▶ [Exercises to complete]:
**a)** In the brain-training excerpt, how many people took part in the first Posit Science study?
**b)** Rewrite the paragraph of the brain-training excerpt that begins "After eight weeks, researchers found" as a short list that keeps its main facts.
**c)** Copy word for word the part of the brain-training excerpt starting with "This online industry" and going on through "of computer-based exercises.".

▶ [Text segment]:

Other games and exercises to limber up your neurons are out there, including MyBrainTrainer.com, www.happy-neuron.com, www.brainbuilder.com and www.sharpbrains.com.

Learning new tricks

This online industry grew out of the idea that the aging brain can, after all, be taught new tricks, a belief spawned by research in the early 1990s by Michael Merzenich of the University of California at San Francisco. He discovered the brain remains plastic throughout life and that with training can learn new skills at any age.

Merzenich later founded Posit Science, which offers the Brain Fitness Program, a series of computer-based exercises.

This summer, Posit Science released two studies supporting its product’s helpfulness. One involved 182 healthy people 60 and older who divided into groups that did Brain Fitness Program exercises for eight weeks, watched educational DVDs or continued their normal routines.

After eight weeks, researchers found the computer group could complete the training exercises eight times faster than when they started, while the other control groups stayed the same. Meanwhile, the computer group’s general memory improved significantly, too, while the control groups’ did not.

Three months later, the Brain Fitness Program group scored just as high as they had right after their training ended.

A second small study of people diagnosed with mild cognitive impairment used PET scans of their brains before and after the study and showed evidence of memory gain in those who used the Brain Fitness Program.

Whether it works or not

But these studies were very small, and there are scholars who feel the contention that brain exercises will arrest mental decline are ill-founded.

One of them is Dr. Timothy Salthouse, a University of Virginia psychology professor, who recently analyzed a large number of studies meant to show that if we use our brains we won’t lose brain power.

▶ [Recorded information]:
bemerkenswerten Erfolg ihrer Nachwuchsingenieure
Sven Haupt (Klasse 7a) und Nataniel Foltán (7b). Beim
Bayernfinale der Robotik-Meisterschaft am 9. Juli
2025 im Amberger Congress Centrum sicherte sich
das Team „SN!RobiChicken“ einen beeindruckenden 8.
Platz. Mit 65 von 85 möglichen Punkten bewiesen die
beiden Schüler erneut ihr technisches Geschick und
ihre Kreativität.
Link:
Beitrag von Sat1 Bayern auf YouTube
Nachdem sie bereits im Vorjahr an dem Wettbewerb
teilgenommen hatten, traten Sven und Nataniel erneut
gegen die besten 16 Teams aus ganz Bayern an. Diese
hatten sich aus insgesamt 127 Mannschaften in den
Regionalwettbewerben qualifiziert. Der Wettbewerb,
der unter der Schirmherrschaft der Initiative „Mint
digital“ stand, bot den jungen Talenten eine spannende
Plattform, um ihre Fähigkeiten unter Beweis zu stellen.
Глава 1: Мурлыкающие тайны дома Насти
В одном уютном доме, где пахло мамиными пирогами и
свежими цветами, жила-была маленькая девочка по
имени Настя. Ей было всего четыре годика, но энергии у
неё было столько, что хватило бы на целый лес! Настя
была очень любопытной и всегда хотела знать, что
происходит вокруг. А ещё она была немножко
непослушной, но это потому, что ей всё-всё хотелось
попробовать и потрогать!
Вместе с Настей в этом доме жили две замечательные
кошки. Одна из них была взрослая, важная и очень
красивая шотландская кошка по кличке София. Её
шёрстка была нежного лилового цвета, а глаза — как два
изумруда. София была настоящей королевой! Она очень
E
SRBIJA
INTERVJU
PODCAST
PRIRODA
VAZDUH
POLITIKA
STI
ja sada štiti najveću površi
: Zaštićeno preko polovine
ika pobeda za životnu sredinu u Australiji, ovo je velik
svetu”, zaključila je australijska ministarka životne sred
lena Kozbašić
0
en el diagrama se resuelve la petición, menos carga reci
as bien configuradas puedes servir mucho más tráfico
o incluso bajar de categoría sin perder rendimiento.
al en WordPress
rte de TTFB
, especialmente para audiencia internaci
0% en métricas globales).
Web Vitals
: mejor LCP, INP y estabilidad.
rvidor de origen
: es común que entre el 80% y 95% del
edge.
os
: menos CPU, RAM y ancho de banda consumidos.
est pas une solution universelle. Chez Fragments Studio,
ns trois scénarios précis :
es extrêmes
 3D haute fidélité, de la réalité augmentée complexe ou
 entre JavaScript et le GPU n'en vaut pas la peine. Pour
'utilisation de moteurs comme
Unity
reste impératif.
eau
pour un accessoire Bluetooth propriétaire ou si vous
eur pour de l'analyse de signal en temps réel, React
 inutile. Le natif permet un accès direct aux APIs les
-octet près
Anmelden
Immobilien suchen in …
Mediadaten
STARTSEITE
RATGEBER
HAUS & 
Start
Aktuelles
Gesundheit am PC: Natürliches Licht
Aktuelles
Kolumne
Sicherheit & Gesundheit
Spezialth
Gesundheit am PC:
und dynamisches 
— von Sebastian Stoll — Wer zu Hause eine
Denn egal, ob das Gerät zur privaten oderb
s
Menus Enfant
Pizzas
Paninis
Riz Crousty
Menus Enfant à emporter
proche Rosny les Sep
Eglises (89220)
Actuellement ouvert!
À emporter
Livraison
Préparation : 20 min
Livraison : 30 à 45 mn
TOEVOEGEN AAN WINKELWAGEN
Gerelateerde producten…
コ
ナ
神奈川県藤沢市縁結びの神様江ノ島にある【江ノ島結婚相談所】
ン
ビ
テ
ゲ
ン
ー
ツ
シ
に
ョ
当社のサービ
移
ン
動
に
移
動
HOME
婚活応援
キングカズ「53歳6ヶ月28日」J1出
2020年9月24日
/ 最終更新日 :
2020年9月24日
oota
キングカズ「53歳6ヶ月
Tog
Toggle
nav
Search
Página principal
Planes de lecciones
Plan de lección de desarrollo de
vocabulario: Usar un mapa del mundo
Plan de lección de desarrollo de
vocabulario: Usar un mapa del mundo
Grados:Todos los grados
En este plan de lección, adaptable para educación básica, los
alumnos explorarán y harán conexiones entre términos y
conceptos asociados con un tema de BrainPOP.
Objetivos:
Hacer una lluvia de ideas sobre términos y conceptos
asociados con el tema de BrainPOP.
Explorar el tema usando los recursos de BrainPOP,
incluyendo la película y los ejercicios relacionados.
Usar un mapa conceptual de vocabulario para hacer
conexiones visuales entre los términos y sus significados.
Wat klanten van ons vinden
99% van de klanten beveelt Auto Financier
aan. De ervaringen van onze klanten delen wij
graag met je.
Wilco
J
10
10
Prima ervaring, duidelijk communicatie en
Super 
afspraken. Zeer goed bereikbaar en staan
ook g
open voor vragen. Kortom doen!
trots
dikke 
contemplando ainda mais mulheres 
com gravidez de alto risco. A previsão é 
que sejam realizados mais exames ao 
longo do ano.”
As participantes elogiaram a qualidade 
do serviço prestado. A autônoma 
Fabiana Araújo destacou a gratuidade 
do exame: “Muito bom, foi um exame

▶ [Answers to the exercises]:
**a)** 182 healthy people aged 60 and older.

**b)**
- After eight weeks, the computer group finished the training exercises eight times faster than at the start.
- The control groups' speed stayed the same.
- The computer group's general memory also improved significantly, but the control groups' did not.

**c)**
This online industry grew out of the idea that the aging brain can, after all, be taught new tricks, a belief spawned by research in the early 1990s by Michael Merzenich of the University of California at San Francisco. He discovered the brain remains plastic throughout life and that with training can learn new skills at any age.

Merzenich later founded Posit Science, which offers the Brain Fitness Program, a series of computer-based exercises.